Marienauer Klippen

Kletterregelungen
Nr. Felsname Zone Felskopf E
Fuchsblock I p
Lauensteiner Kanzel III offen p
Große Philipsklippe II, I offen p
Kleine Philipsklippe II, III, I offen p
Mäuerchen II offen p
Hohestein II, III offen p
Bröckelchen I p
Eckfelsen I p
1. Marienauer Kanzel I p
2. Marienauer Kanzel I p
3. Marienauer Kanzel I p
4. Marienauer Kanzel I p
5. Marienauer Kanzel I p
6. Marienauer Kanzel I p
7. Marienauer Kanzel I p
8. Marienauer Kanzel I p
Marienauer Wand I p
Marienauer Steinbruch I p
Unterstellklotz I p
Kreuzschichtköpfe I p
Unterstellwändchen I p
Paßwändchen I p
Coppenbrügger Steinbruch I p
Haldenkopf I p
Erläuterungen
Zone I Tabuzone (ganzjähriger Verzicht bzw. Sperrung, Ruhezone)
Zone II Status-Quo-Zone (Klettern nur auf den bestehenden Routen, keine Neutouren)
Zone III Entwicklungszone (Neutouren möglich)

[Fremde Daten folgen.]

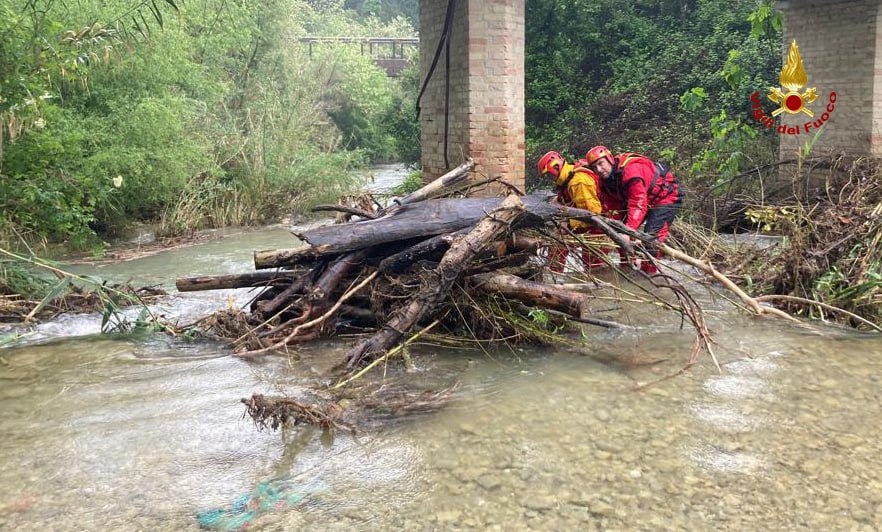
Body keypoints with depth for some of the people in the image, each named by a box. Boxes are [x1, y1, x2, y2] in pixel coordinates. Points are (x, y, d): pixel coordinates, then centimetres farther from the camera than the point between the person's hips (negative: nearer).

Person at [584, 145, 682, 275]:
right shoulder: (605, 182, -7)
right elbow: (615, 209, -7)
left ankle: (648, 274, -10)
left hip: (666, 196, -9)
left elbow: (638, 205, -41)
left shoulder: (631, 170, -35)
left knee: (651, 236, -21)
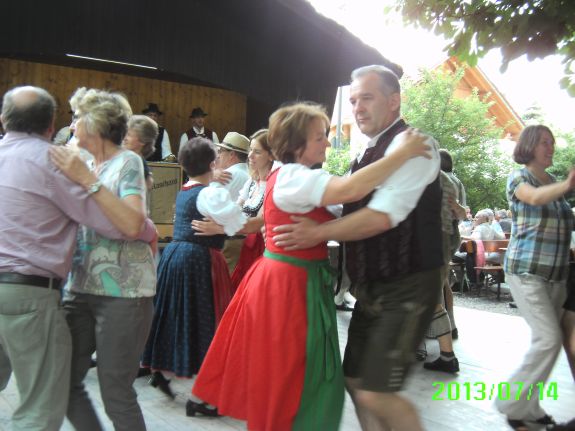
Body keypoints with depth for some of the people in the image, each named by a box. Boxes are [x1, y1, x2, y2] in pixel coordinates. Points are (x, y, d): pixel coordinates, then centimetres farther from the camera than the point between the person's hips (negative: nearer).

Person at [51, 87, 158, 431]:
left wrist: (87, 180, -20)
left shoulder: (128, 162, -6)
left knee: (116, 393, 2)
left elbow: (134, 222, -20)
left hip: (123, 292, -6)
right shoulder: (84, 165, 13)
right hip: (81, 286, 7)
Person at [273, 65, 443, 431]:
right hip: (372, 288, 9)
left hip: (407, 289, -9)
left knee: (376, 394, -10)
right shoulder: (369, 153, 14)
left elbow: (382, 216, -24)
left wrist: (318, 233, -17)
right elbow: (351, 213, 21)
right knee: (356, 383, 14)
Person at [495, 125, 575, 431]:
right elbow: (535, 198, -29)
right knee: (549, 339, -15)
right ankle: (513, 404, -1)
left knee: (546, 340, 7)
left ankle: (528, 406, 19)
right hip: (526, 270, -7)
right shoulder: (518, 178, -4)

Die Klippen liegen zwischen Marienau und Lauenstein, am Ende des hakenartigen Bogens, mit dem der Ithkamm im Norden endet. Sie werden aufgrund des relativ langen Zuweges erheblich weniger häufiger aufgesucht als die Felsen des Südlichen Ith.

Charakter

An den nach Südosten ausgerichteten Klippen gibt es eine gute Mischung von interessanten Anfänger- und Fortgeschrittenenrouten, dazu auch einige Extremrouten, deren Auswahl jedoch nicht allzu groß ist. Die Felsen weisen meist festes Gestein, mit relativ wenigen Rissen auf und sind teilweise löchrig verwittert. Die durchschnittlichen maximalen Felshöhen liegen bei 15 m, am Felsturm des Hohestein bis 25 m.

Zugang

Von Lauenstein auf Feldwegen zum südlichen Waldrand, linkshaltend weiter, immer der Forststraße folgend (der Abschneider durch den Wald ist tabu), bis direkt unter die Felsen. Auf kurzem Pfad zur Klippengruppe hinauf (ca. 25 Minuten).

Regelungen

Alle Felsen liegen im Naturschutzgebiet „Ith“. Im Rahmen der im September 2004 durchgeführten Ortsbegehungen wurde vereinbart, dass nur noch an den in der nebenstehenden Tabelle mit einem grünen Punkt gekennzeichneten Felsen geklettert wird.

Gemäß der Vereinbarung mit dem Waldeigentümer sind die Felsen eine Stunde vor Sonnenuntergang zu verlassen.